DATASET EXTRACT:
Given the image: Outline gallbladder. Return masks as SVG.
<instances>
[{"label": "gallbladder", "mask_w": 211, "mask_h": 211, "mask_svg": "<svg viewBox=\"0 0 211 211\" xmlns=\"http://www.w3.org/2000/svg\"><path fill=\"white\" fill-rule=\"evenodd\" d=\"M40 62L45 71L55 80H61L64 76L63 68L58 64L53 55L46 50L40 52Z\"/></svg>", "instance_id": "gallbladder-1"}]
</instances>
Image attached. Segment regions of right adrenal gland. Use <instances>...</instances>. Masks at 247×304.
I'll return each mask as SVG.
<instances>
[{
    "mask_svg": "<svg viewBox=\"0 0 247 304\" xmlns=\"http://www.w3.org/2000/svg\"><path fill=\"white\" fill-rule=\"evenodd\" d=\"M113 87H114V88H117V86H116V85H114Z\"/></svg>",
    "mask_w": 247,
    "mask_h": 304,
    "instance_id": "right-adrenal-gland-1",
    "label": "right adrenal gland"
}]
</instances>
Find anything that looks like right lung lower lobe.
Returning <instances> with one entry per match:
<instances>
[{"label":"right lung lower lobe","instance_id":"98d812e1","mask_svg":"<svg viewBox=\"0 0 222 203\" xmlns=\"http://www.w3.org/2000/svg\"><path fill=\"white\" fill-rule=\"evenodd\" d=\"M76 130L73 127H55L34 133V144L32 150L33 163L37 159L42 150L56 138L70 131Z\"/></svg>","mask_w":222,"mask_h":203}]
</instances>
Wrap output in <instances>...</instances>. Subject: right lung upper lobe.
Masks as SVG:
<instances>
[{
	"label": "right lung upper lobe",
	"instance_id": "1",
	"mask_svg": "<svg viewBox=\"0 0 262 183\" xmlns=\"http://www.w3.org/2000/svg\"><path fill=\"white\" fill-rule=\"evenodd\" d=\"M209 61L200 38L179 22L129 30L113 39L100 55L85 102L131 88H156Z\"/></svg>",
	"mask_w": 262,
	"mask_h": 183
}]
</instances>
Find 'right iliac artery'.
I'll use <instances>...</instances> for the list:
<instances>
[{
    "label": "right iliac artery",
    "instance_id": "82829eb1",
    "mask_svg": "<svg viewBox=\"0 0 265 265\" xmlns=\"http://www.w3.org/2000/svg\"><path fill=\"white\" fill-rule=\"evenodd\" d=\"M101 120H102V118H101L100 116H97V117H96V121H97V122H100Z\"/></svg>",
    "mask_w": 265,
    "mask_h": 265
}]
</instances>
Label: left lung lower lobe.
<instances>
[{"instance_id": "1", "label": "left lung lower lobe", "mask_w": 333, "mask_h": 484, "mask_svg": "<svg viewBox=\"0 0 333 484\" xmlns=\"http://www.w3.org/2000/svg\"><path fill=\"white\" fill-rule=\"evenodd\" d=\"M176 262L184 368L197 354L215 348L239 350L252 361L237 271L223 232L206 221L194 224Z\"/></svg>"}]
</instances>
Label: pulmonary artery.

GIVEN TASK:
Extract each line above that contains the string "Find". Treat uppercase and lowercase letters as distinct.

TASK SOLUTION:
Find anything that looks like right lung lower lobe.
Find 'right iliac artery'.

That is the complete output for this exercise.